## GIVEN INFORMATION
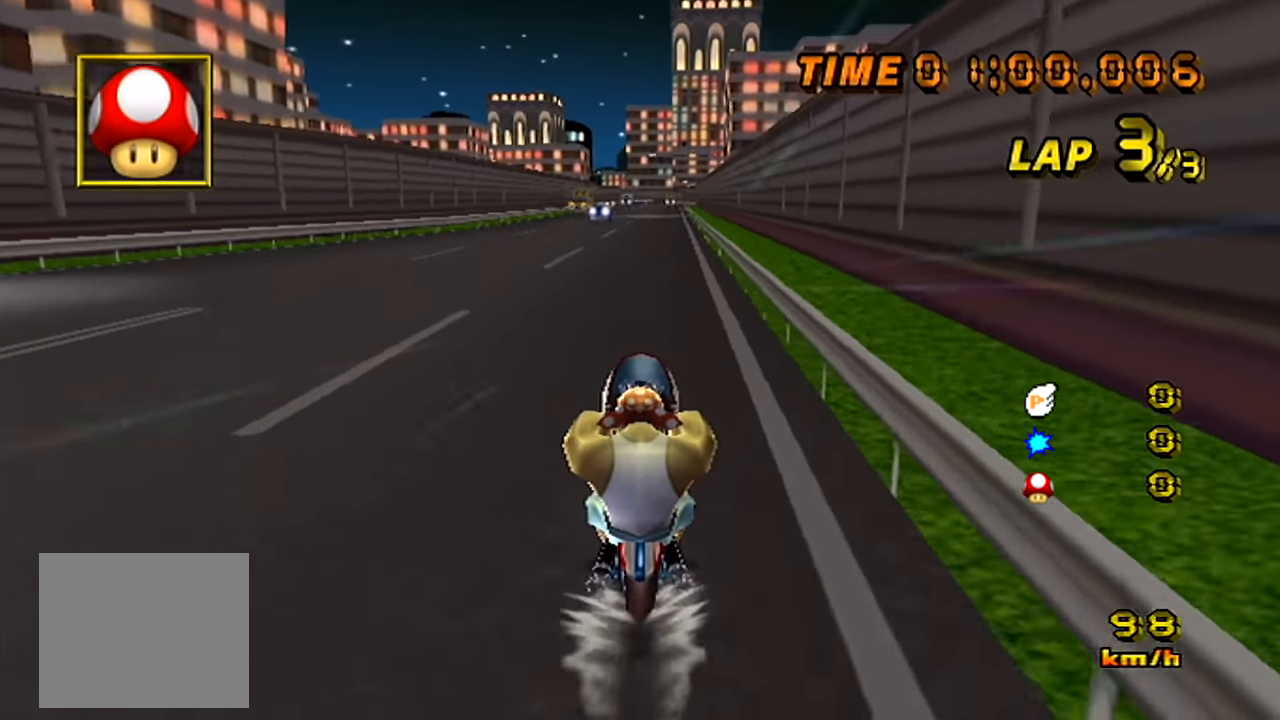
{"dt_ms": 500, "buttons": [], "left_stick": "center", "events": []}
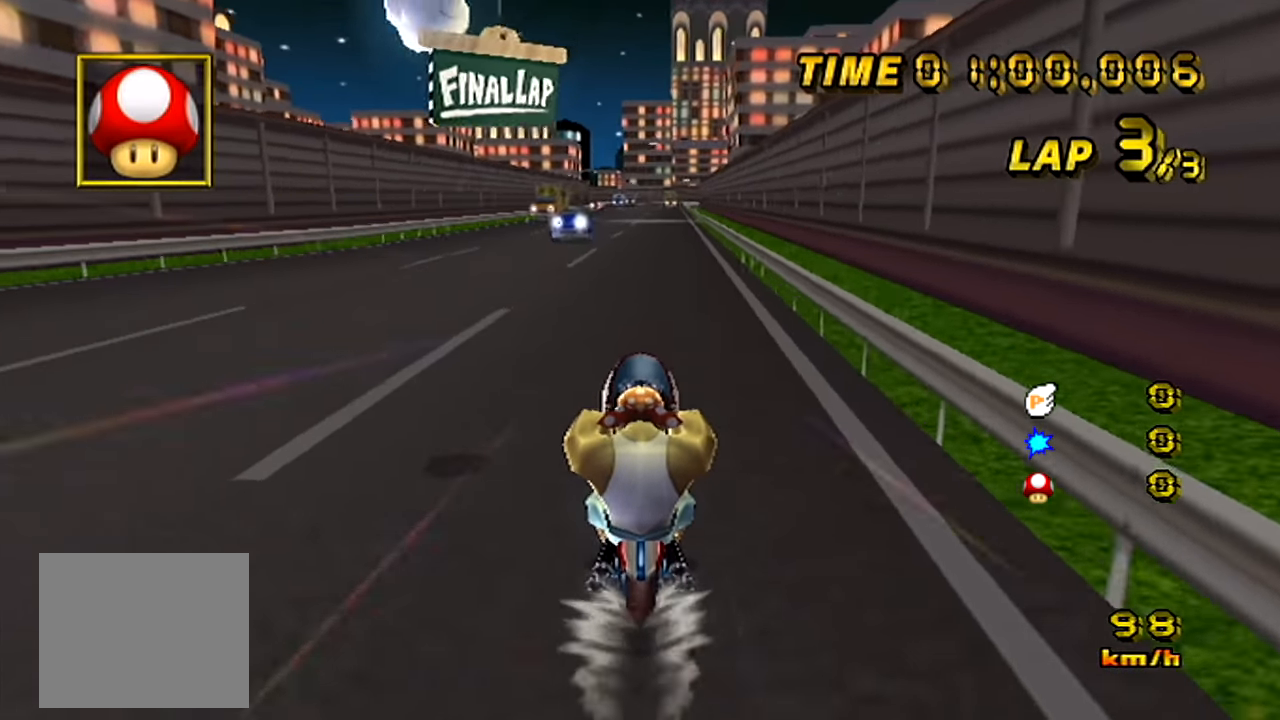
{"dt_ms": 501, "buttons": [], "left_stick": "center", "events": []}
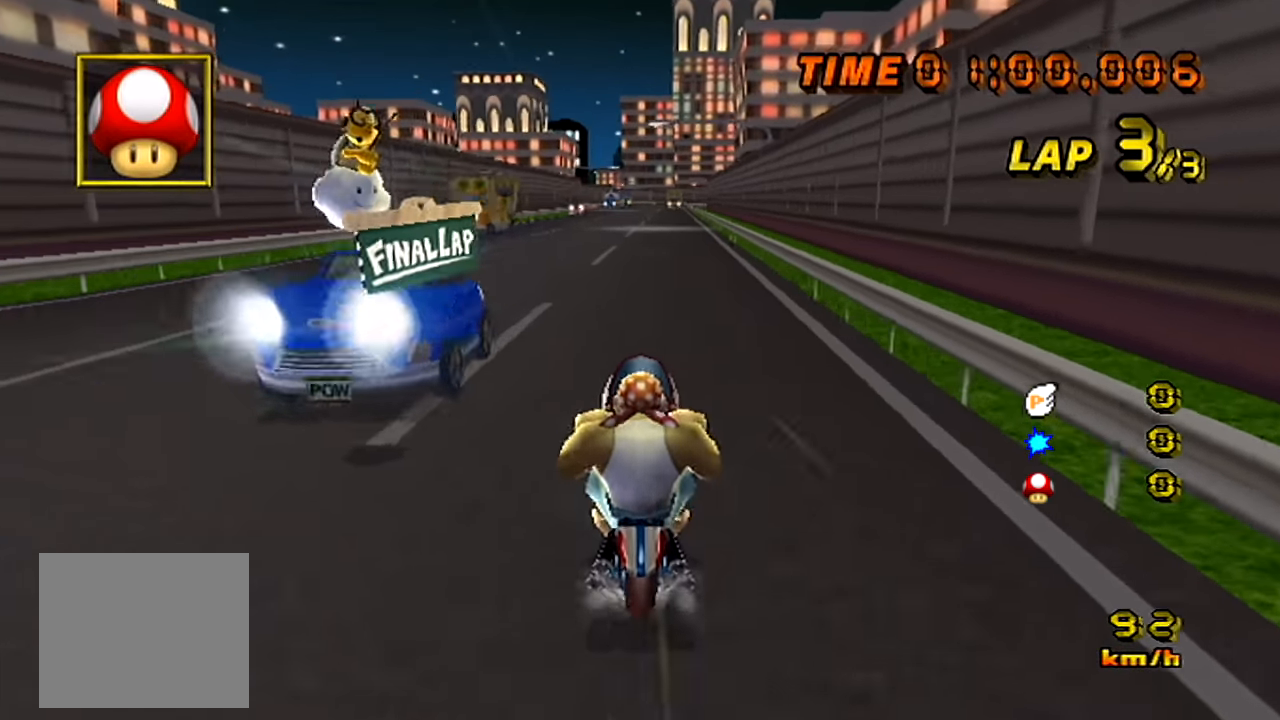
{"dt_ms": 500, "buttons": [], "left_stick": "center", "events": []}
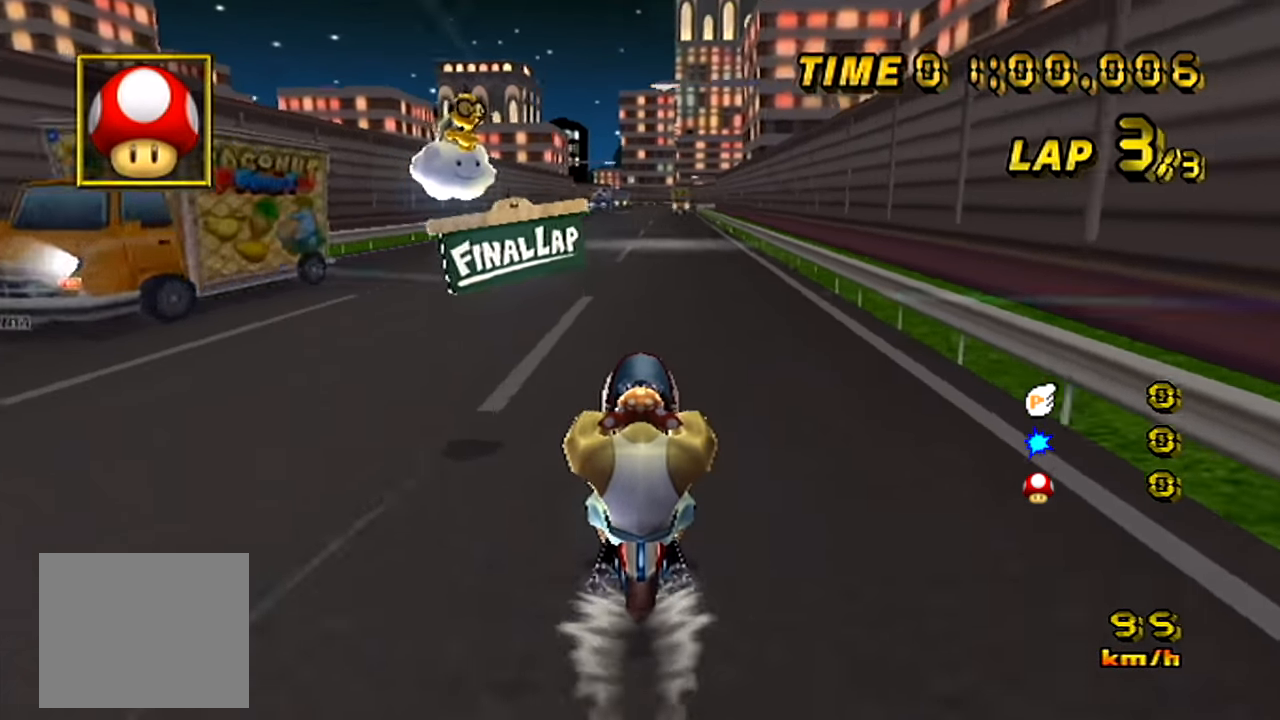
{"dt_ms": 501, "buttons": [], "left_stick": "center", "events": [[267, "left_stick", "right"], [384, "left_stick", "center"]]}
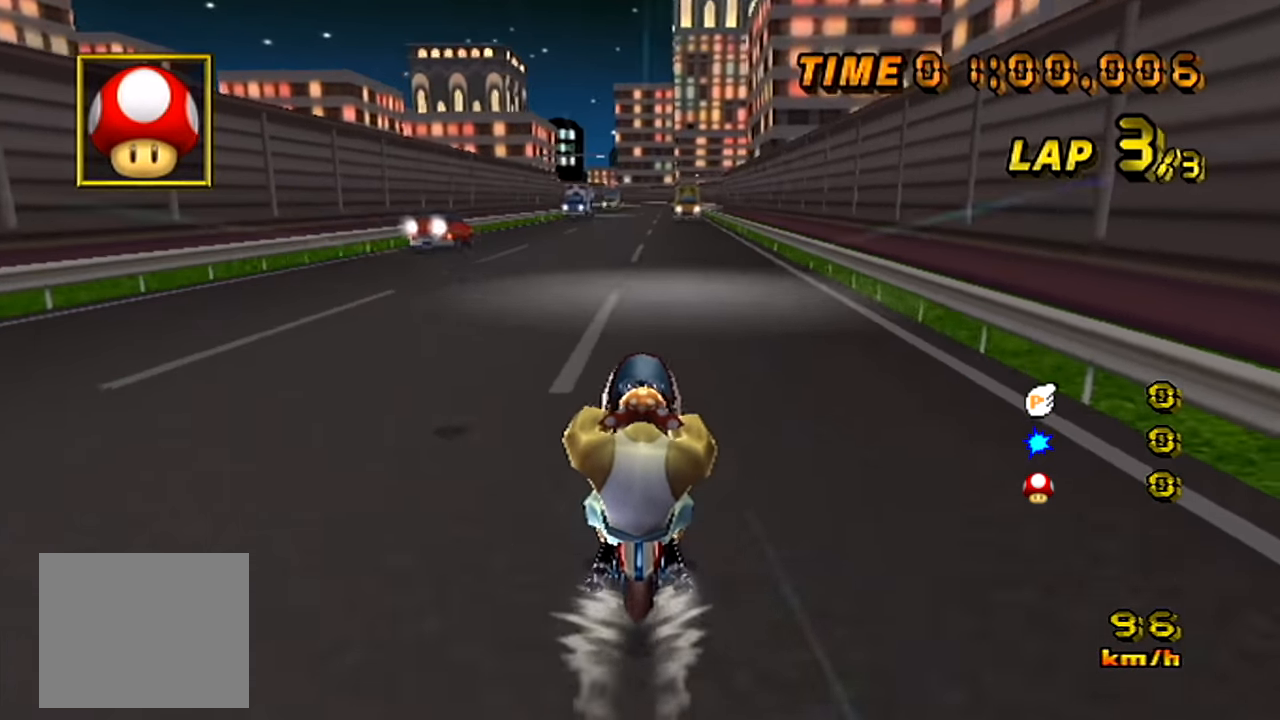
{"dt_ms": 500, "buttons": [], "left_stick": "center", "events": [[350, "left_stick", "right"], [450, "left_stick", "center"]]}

## WORK ITEM
What is needed is a word-for-word copy of the records above, excluding pictures.

## RESPONSE FOR THIS EXERCISE
{"dt_ms": 500, "buttons": [], "left_stick": "center", "events": []}
{"dt_ms": 501, "buttons": [], "left_stick": "center", "events": []}
{"dt_ms": 500, "buttons": [], "left_stick": "center", "events": []}
{"dt_ms": 501, "buttons": [], "left_stick": "center", "events": [[267, "left_stick", "right"], [384, "left_stick", "center"]]}
{"dt_ms": 500, "buttons": [], "left_stick": "center", "events": [[350, "left_stick", "right"], [450, "left_stick", "center"]]}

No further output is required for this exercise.